Tim Freccia: Life and Death
These portraits represent a body of work created in South Sudan- the world’s youngest nation, now teetering on the brink of failed statehood. I have lived with and documented the major ethnic groups of South Sudan, traveling into all areas of this vast country, which is roughly 1/3 the size of Western Europe.
South Sudan, and its social and political structures are complex. The Dinka and Nuer represent the two largest ethnic groups in South Sudan. Political power has been largely consolidated by the Dinka since the nineteenth century and British colonial rule of The Sudan.
There have been tensions between these two groups for over 100 years. In opposing colonial rule, the Nuer made enemies of the Dinka. In 1991, during the struggle for independence from the North, Dr. Riek Machar Teny Dhurgon- a Nuer, fell out with then leader of the Sudan People’s Liberation Movement/Army, Dr. John Garang- a Dinka, forming a new militia which was secretly supported by Khartoum. Machar and Garang signed a peace agreement in 2002, with Machar returning to the SPLA fold.
After Garang’s death in 2005, Salva Kiir Mayardit- a Dinka, was named head of the SPLM/A, eventually becoming President of the new nation, with Machar as his Vice President. In late 2013, Kiir accused Machar of an attempted coup de’tat. Machar accused Kiir of corruption and an attempted dictatorship, and fled into the bush of the traditional Nuer homeland, summoning the infamous “White Army” to wage rebellion.
The portraits of the Dinka were created in Yirol, in early 2011, just before South Sudan achieved independence from the North. In the run up to independence, there was a sense of triumph and unity- even ecstasy, throughout South Sudan. After two decades of civil war with the North, and infighting between ethic groups and clans in the South, it seemed peace had finally come. The power had been consolidated within the Dinka ethic group, and despite the excitement of Independence, the smoulderings of ethnic tensions remained. This erupted in December of 2013 as the events unfolded in Juba.
The portraits of the Nuer “White Army” were created in February, 2014, as I joined them in a major campaign on the strategically key oil port of Malakal, in an attempt to wrest power from the Dinka. The White Army is an organic collection of armed Nuer civilian militias, with no central command structure and a mythos of prophecy. Machar summoned this in an attempt to seize power, and had effectively taken control of the oil rich regions of South Sudan by April of 2014.

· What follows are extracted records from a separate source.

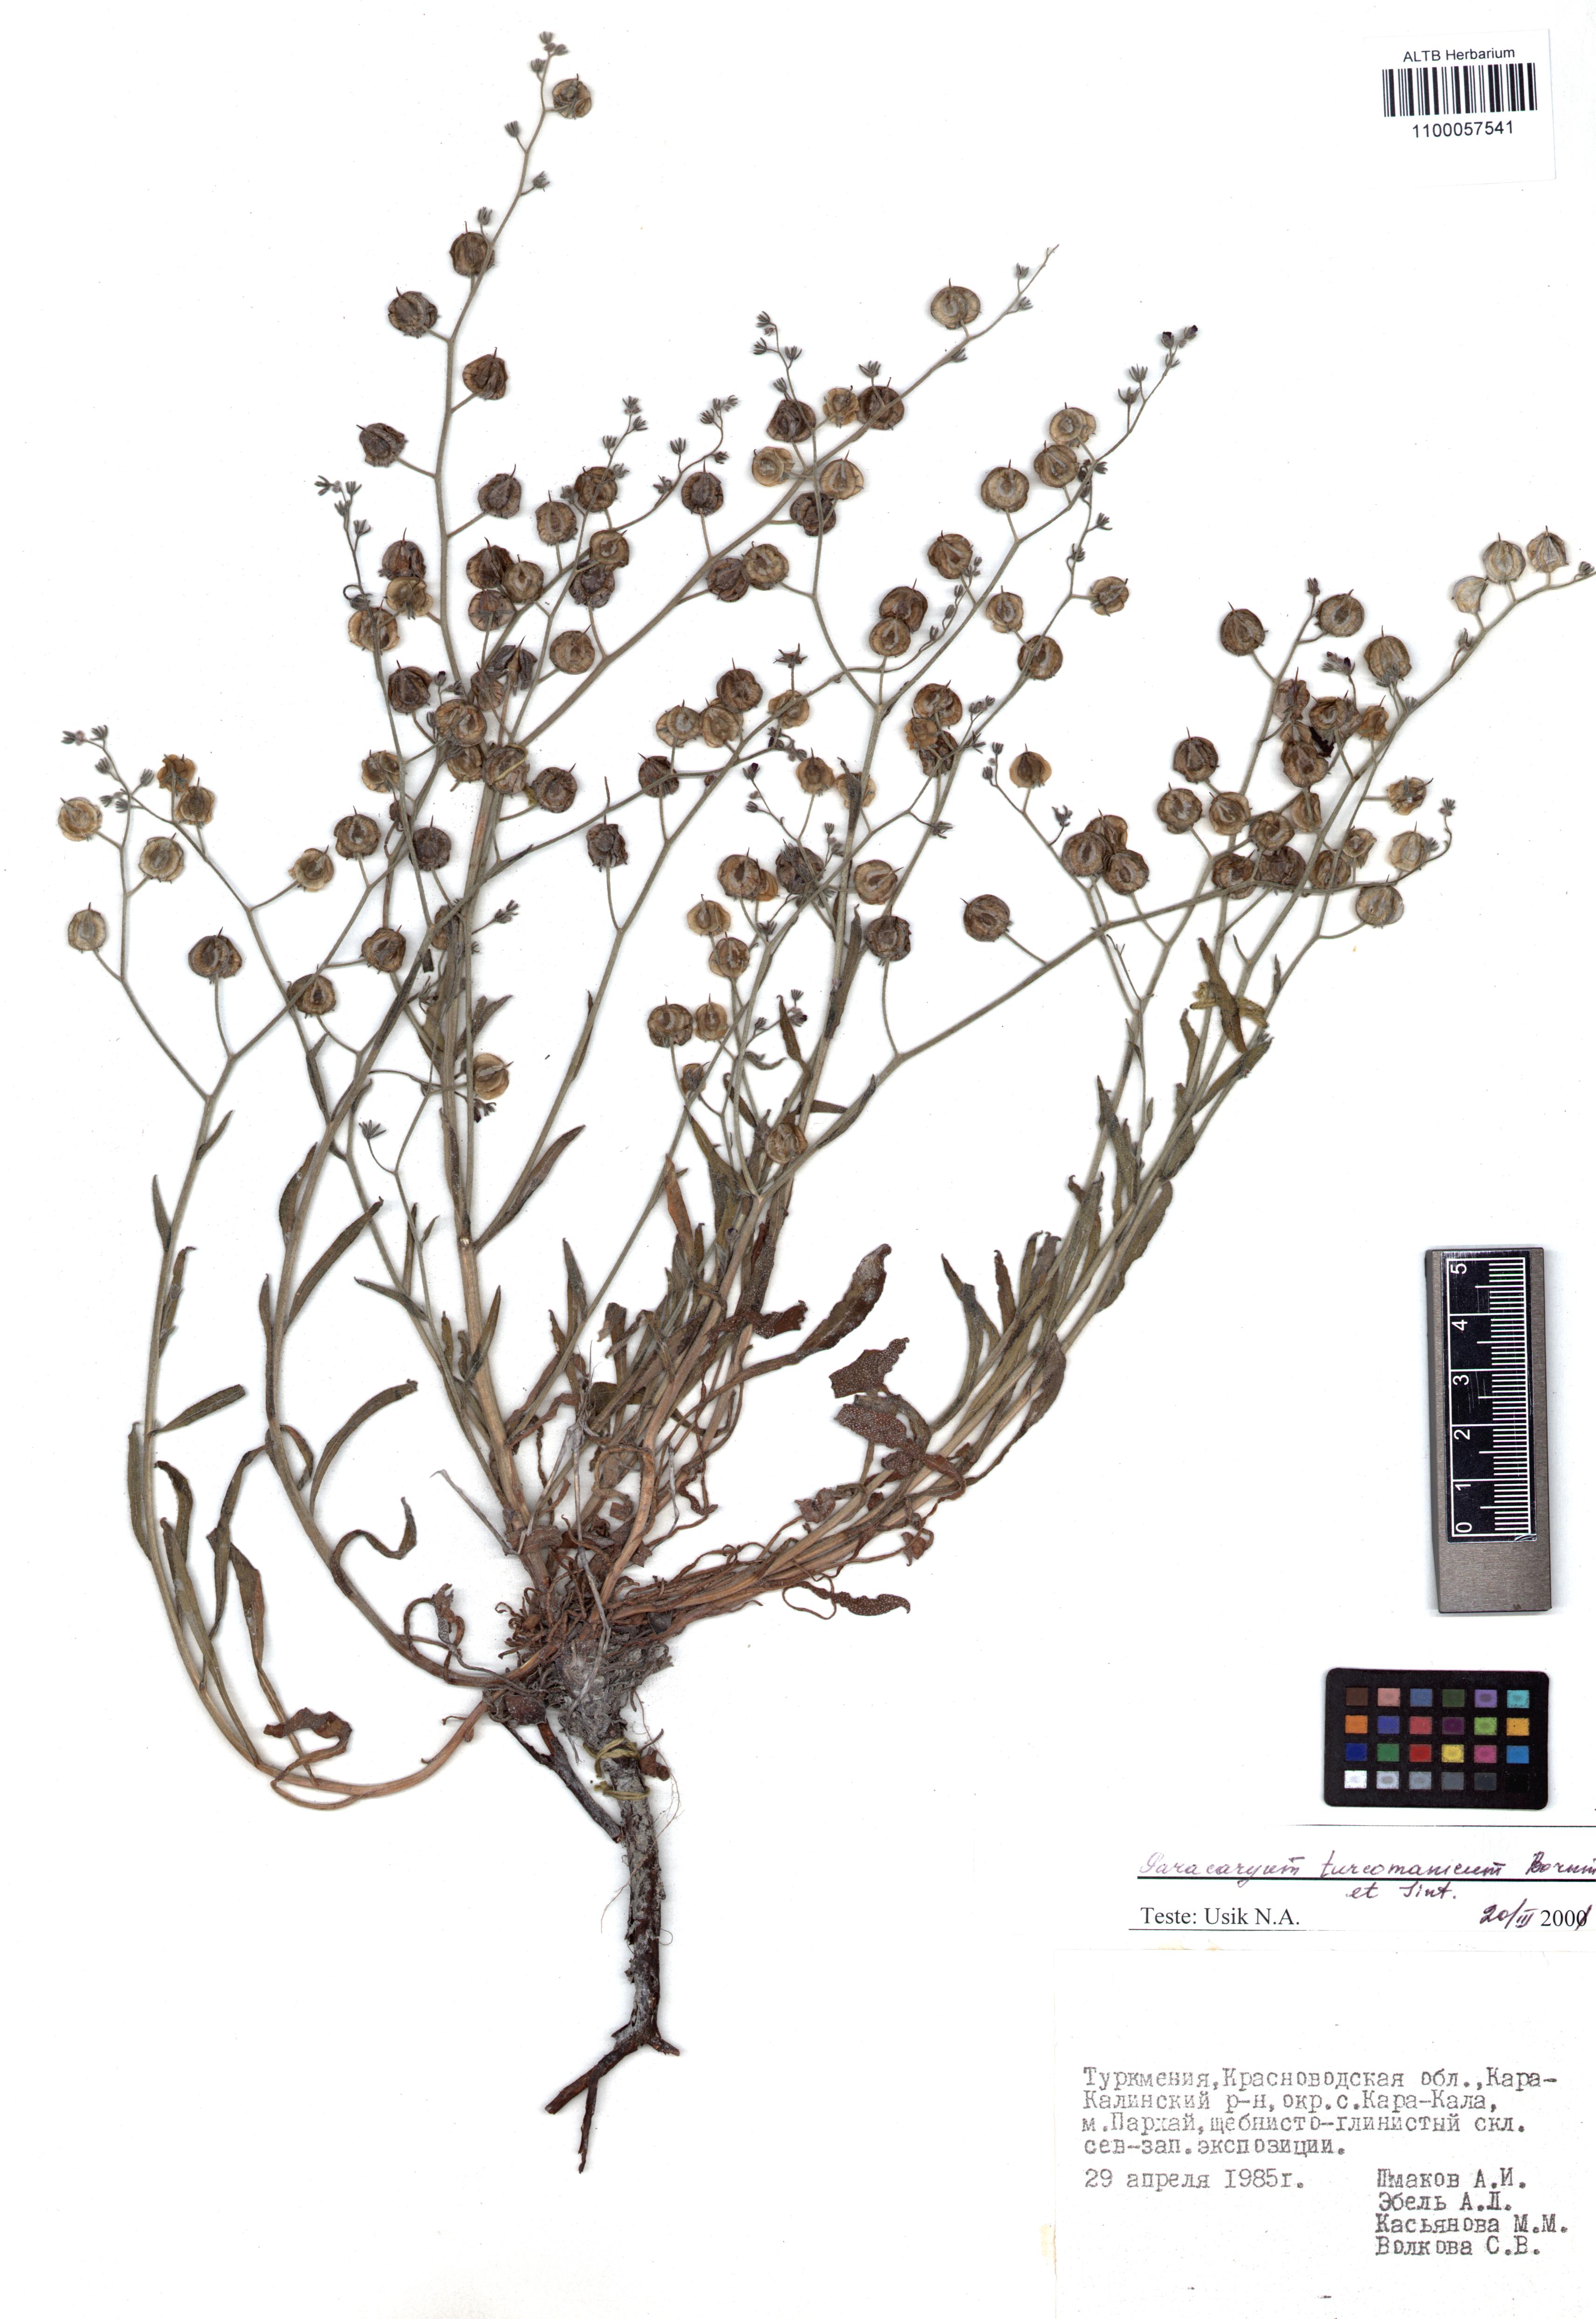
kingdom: Plantae
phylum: Tracheophyta
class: Magnoliopsida
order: Boraginales
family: Boraginaceae
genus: Paracaryum
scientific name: Paracaryum turcomanicum
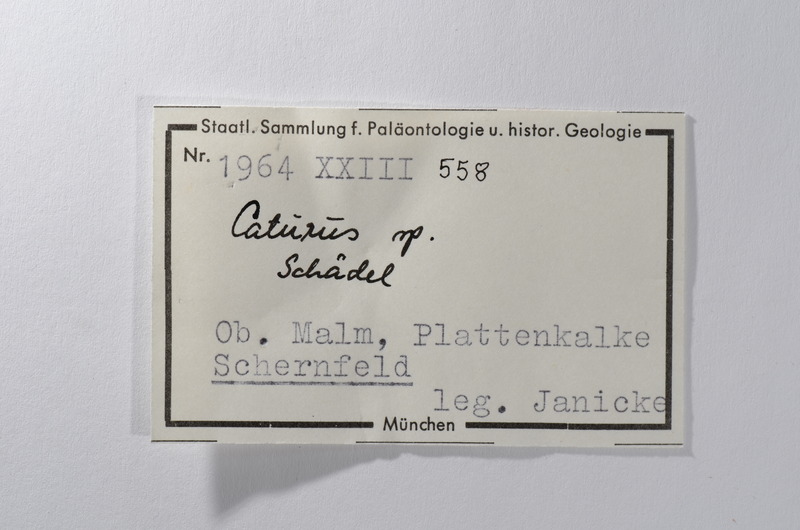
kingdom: Animalia
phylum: Chordata
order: Amiiformes
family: Caturidae
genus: Caturus
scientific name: Caturus
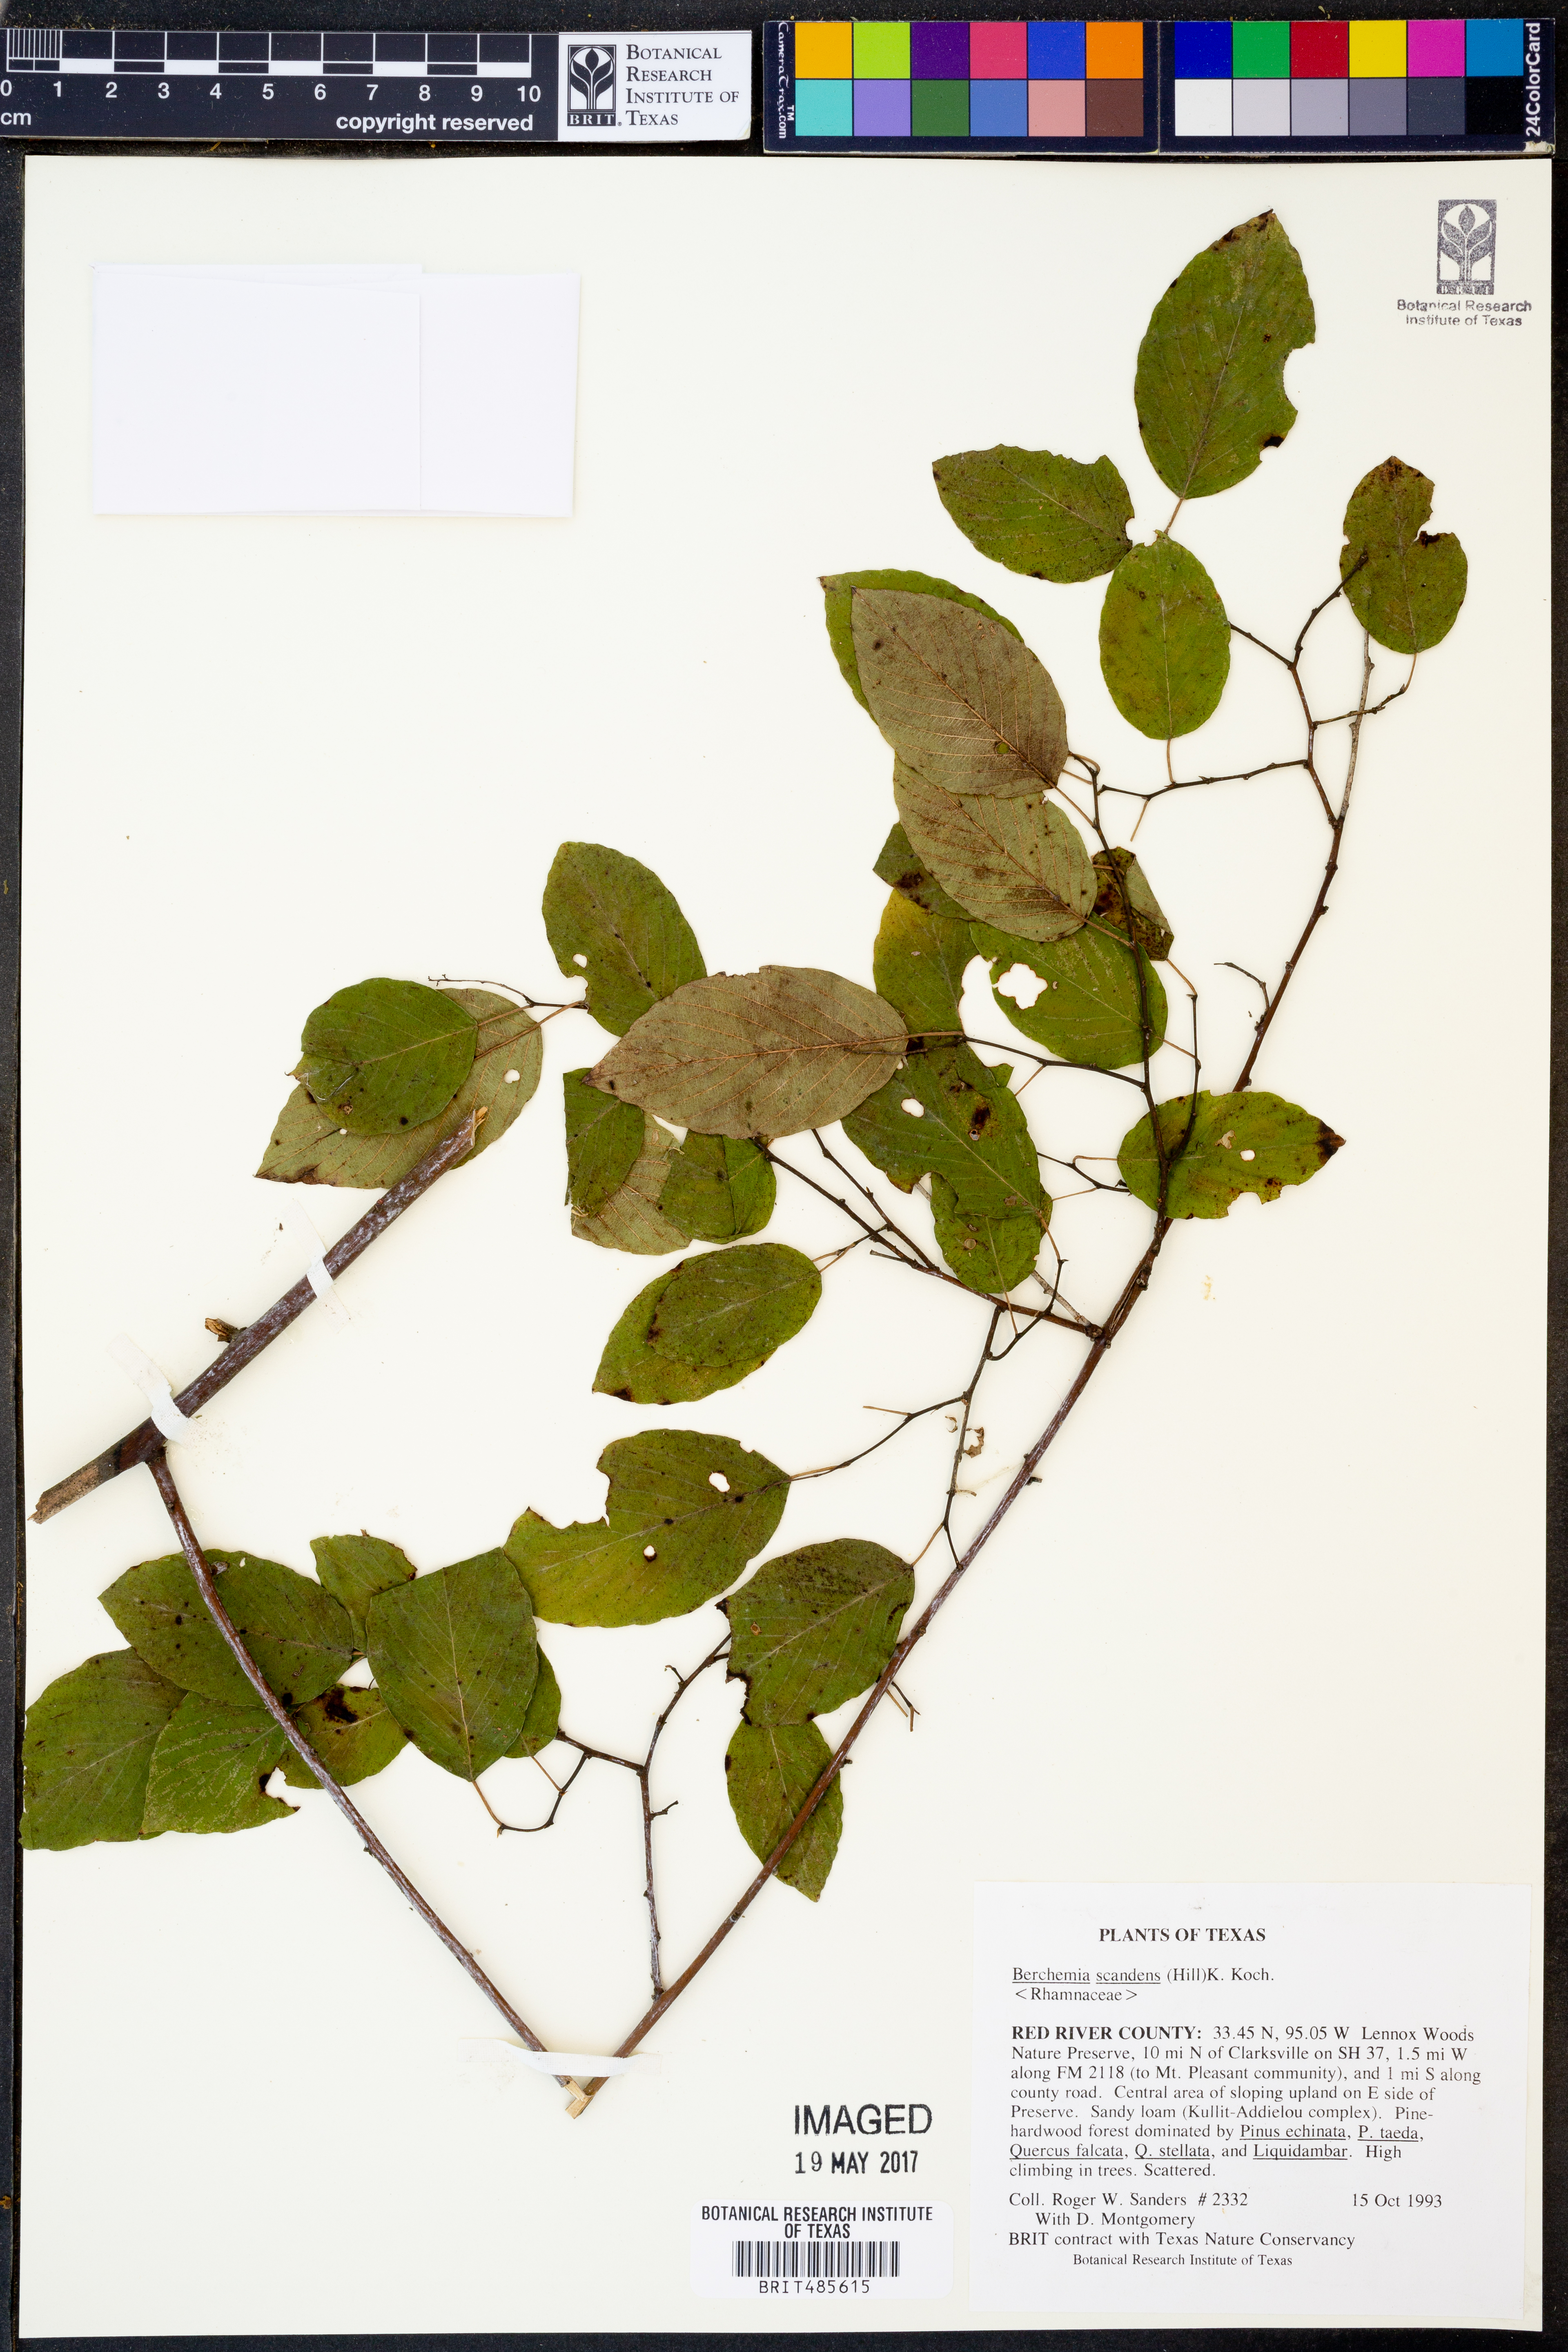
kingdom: Plantae
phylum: Tracheophyta
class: Magnoliopsida
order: Rosales
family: Rhamnaceae
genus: Berchemia
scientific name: Berchemia scandens
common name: Supplejack
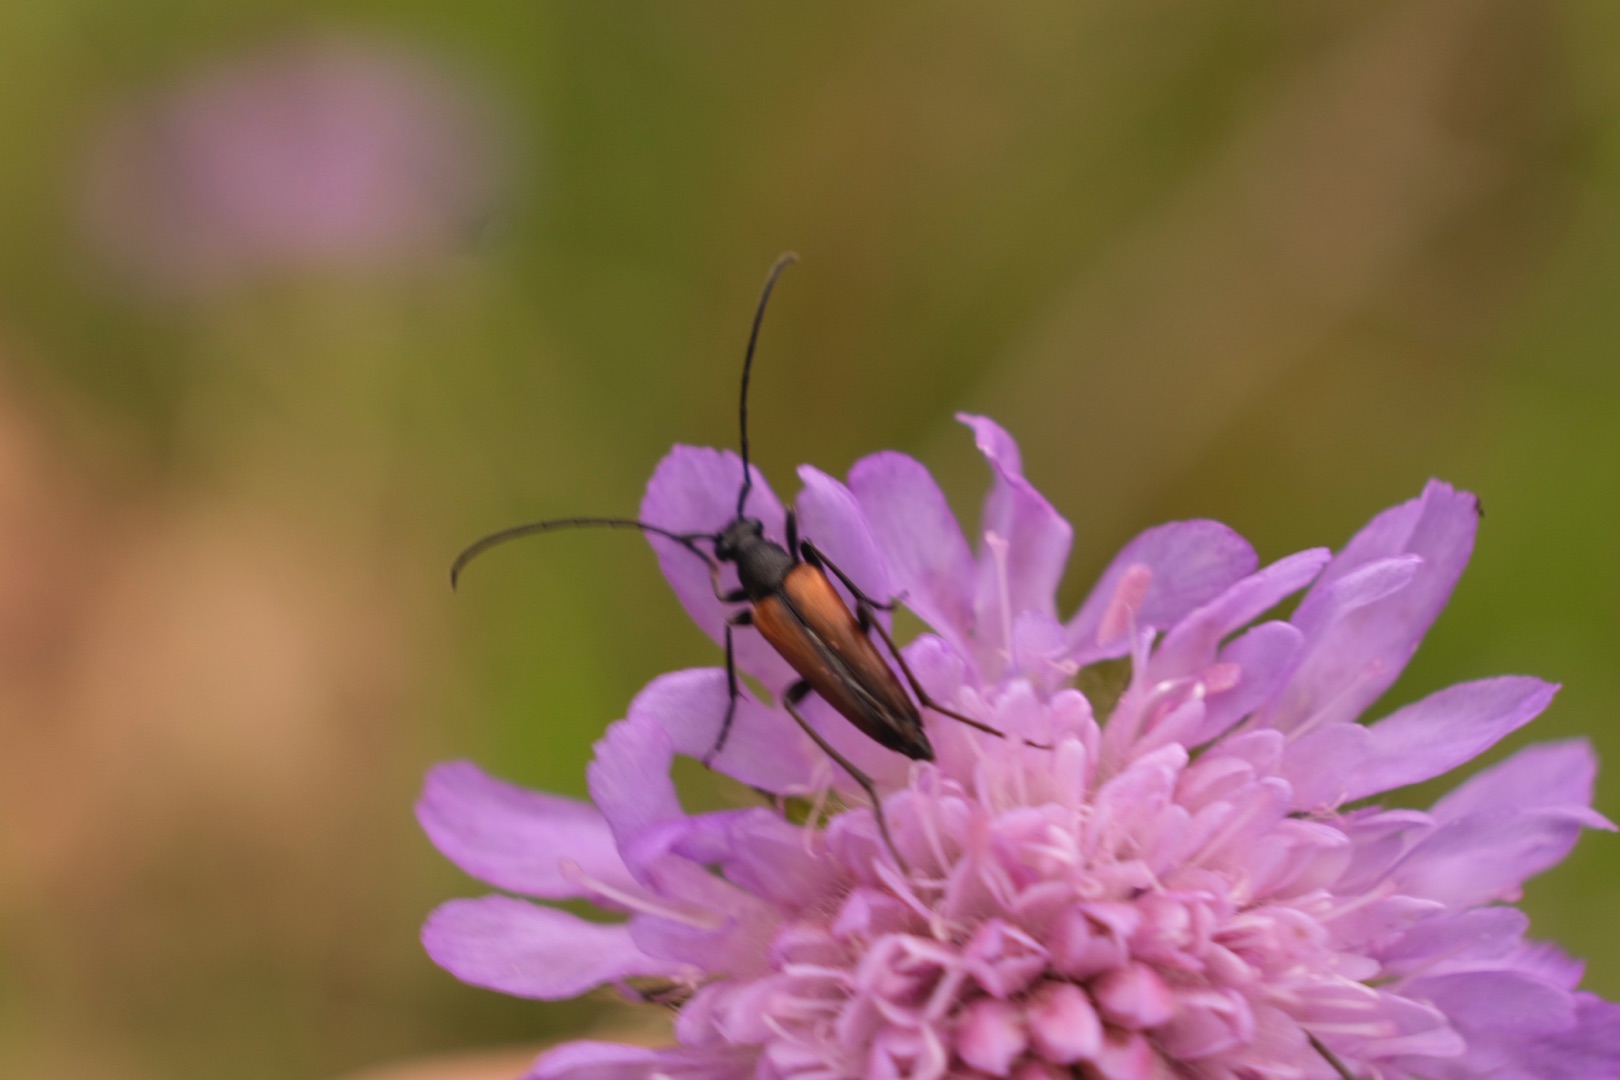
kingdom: Animalia
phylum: Arthropoda
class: Insecta
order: Coleoptera
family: Cerambycidae
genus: Stenurella
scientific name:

I have witnessed the humanity of the peoples of South Sudan, and have been deeply moved by it. The current events sadden me greatly and remind me of my inability to fully comprehend the complexity of these ancient social relationships, no matter how close I ever get. It’s easy for many to express compassion, empathy, outrage or even pity for the citizens of South Sudan. I will remain on the fringe, at times suddenly thrust into the middle of it, and do the best I can to capture some of that humanity visually.
It remains to be seen if peace and stability and prosperity can come to the beleaguered citizens- nearly one million displaced, of the world’s newest sovereign state, South Sudan.